Exercise description => Would you give the records below again, exactly and completely?

--

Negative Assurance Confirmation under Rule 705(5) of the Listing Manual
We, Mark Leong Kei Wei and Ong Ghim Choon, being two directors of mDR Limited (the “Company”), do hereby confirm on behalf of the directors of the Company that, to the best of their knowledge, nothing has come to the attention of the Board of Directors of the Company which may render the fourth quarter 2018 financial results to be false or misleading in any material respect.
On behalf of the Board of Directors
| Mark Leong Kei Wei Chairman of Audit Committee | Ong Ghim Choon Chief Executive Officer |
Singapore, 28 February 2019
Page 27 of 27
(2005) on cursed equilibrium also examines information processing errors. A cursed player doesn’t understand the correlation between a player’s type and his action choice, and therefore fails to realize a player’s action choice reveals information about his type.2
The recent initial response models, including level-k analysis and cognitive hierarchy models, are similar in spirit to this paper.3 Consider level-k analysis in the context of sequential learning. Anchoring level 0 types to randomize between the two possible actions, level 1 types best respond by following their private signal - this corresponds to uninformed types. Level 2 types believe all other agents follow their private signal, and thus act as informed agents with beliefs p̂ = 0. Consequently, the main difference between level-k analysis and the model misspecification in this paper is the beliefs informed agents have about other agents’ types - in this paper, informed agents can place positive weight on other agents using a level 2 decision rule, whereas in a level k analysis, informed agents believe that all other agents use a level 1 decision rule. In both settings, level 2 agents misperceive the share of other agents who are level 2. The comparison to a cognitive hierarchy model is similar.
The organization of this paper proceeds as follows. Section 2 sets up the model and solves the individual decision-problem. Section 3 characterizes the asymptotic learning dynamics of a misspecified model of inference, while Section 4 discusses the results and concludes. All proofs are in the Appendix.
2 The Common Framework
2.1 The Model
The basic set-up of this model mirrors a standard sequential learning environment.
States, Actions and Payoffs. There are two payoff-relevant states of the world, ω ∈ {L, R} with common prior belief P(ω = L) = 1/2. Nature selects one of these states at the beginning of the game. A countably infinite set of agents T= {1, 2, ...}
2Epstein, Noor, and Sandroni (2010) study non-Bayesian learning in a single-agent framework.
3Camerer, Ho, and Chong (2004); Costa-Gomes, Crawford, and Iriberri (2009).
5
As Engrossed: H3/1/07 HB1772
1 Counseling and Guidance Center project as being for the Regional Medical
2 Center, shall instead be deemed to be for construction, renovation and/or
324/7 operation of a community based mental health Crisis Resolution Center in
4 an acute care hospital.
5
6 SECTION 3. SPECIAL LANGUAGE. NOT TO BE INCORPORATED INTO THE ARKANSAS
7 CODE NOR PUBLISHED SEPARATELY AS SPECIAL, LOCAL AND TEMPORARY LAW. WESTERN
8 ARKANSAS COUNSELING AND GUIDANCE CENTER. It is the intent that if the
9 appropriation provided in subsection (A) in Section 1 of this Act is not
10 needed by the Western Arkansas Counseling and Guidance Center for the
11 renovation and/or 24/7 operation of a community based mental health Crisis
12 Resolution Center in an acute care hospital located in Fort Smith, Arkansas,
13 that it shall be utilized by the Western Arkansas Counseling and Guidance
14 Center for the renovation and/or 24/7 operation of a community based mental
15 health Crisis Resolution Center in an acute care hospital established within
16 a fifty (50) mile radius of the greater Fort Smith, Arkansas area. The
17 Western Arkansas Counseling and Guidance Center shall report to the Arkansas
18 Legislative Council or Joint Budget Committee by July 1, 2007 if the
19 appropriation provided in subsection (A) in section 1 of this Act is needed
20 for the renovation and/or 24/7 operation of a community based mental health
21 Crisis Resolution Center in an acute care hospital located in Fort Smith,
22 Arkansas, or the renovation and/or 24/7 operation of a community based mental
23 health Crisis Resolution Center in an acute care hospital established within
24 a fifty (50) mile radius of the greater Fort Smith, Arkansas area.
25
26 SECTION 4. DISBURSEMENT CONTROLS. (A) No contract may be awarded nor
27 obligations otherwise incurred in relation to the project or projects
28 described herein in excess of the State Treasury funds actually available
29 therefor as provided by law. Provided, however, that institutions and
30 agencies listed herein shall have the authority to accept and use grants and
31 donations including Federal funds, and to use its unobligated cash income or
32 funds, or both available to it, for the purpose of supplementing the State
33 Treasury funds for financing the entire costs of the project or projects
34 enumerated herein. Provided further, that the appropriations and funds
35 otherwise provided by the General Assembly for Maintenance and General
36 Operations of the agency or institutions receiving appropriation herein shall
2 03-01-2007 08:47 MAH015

--

Reply =>
Negative Assurance Confirmation under Rule 705(5) of the Listing Manual
We, Mark Leong Kei Wei and Ong Ghim Choon, being two directors of mDR Limited (the “Company”), do hereby confirm on behalf of the directors of the Company that, to the best of their knowledge, nothing has come to the attention of the Board of Directors of the Company which may render the fourth quarter 2018 financial results to be false or misleading in any material respect.
On behalf of the Board of Directors
| Mark Leong Kei Wei Chairman of Audit Committee | Ong Ghim Choon Chief Executive Officer |
Singapore, 28 February 2019
Page 27 of 27
(2005) on cursed equilibrium also examines information processing errors. A cursed player doesn’t understand the correlation between a player’s type and his action choice, and therefore fails to realize a player’s action choice reveals information about his type.2
The recent initial response models, including level-k analysis and cognitive hierarchy models, are similar in spirit to this paper.3 Consider level-k analysis in the context of sequential learning. Anchoring level 0 types to randomize between the two possible actions, level 1 types best respond by following their private signal - this corresponds to uninformed types. Level 2 types believe all other agents follow their private signal, and thus act as informed agents with beliefs p̂ = 0. Consequently, the main difference between level-k analysis and the model misspecification in this paper is the beliefs informed agents have about other agents’ types - in this paper, informed agents can place positive weight on other agents using a level 2 decision rule, whereas in a level k analysis, informed agents believe that all other agents use a level 1 decision rule. In both settings, level 2 agents misperceive the share of other agents who are level 2. The comparison to a cognitive hierarchy model is similar.
The organization of this paper proceeds as follows. Section 2 sets up the model and solves the individual decision-problem. Section 3 characterizes the asymptotic learning dynamics of a misspecified model of inference, while Section 4 discusses the results and concludes. All proofs are in the Appendix.
2 The Common Framework
2.1 The Model
The basic set-up of this model mirrors a standard sequential learning environment.
States, Actions and Payoffs. There are two payoff-relevant states of the world, ω ∈ {L, R} with common prior belief P(ω = L) = 1/2. Nature selects one of these states at the beginning of the game. A countably infinite set of agents T= {1, 2, ...}
2Epstein, Noor, and Sandroni (2010) study non-Bayesian learning in a single-agent framework.
3Camerer, Ho, and Chong (2004); Costa-Gomes, Crawford, and Iriberri (2009).
5
As Engrossed: H3/1/07 HB1772
1 Counseling and Guidance Center project as being for the Regional Medical
2 Center, shall instead be deemed to be for construction, renovation and/or
324/7 operation of a community based mental health Crisis Resolution Center in
4 an acute care hospital.
5
6 SECTION 3. SPECIAL LANGUAGE. NOT TO BE INCORPORATED INTO THE ARKANSAS
7 CODE NOR PUBLISHED SEPARATELY AS SPECIAL, LOCAL AND TEMPORARY LAW. WESTERN
8 ARKANSAS COUNSELING AND GUIDANCE CENTER. It is the intent that if the
9 appropriation provided in subsection (A) in Section 1 of this Act is not
10 needed by the Western Arkansas Counseling and Guidance Center for the
11 renovation and/or 24/7 operation of a community based mental health Crisis
12 Resolution Center in an acute care hospital located in Fort Smith, Arkansas,
13 that it shall be utilized by the Western Arkansas Counseling and Guidance
14 Center for the renovation and/or 24/7 operation of a community based mental
15 health Crisis Resolution Center in an acute care hospital established within
16 a fifty (50) mile radius of the greater Fort Smith, Arkansas area. The
17 Western Arkansas Counseling and Guidance Center shall report to the Arkansas
18 Legislative Council or Joint Budget Committee by July 1, 2007 if the
19 appropriation provided in subsection (A) in section 1 of this Act is needed
20 for the renovation and/or 24/7 operation of a community based mental health
21 Crisis Resolution Center in an acute care hospital located in Fort Smith,
22 Arkansas, or the renovation and/or 24/7 operation of a community based mental
23 health Crisis Resolution Center in an acute care hospital established within
24 a fifty (50) mile radius of the greater Fort Smith, Arkansas area.
25
26 SECTION 4. DISBURSEMENT CONTROLS. (A) No contract may be awarded nor
27 obligations otherwise incurred in relation to the project or projects
28 described herein in excess of the State Treasury funds actually available
29 therefor as provided by law. Provided, however, that institutions and
30 agencies listed herein shall have the authority to accept and use grants and
31 donations including Federal funds, and to use its unobligated cash income or
32 funds, or both available to it, for the purpose of supplementing the State
33 Treasury funds for financing the entire costs of the project or projects
34 enumerated herein. Provided further, that the appropriations and funds
35 otherwise provided by the General Assembly for Maintenance and General
36 Operations of the agency or institutions receiving appropriation herein shall
2 03-01-2007 08:47 MAH015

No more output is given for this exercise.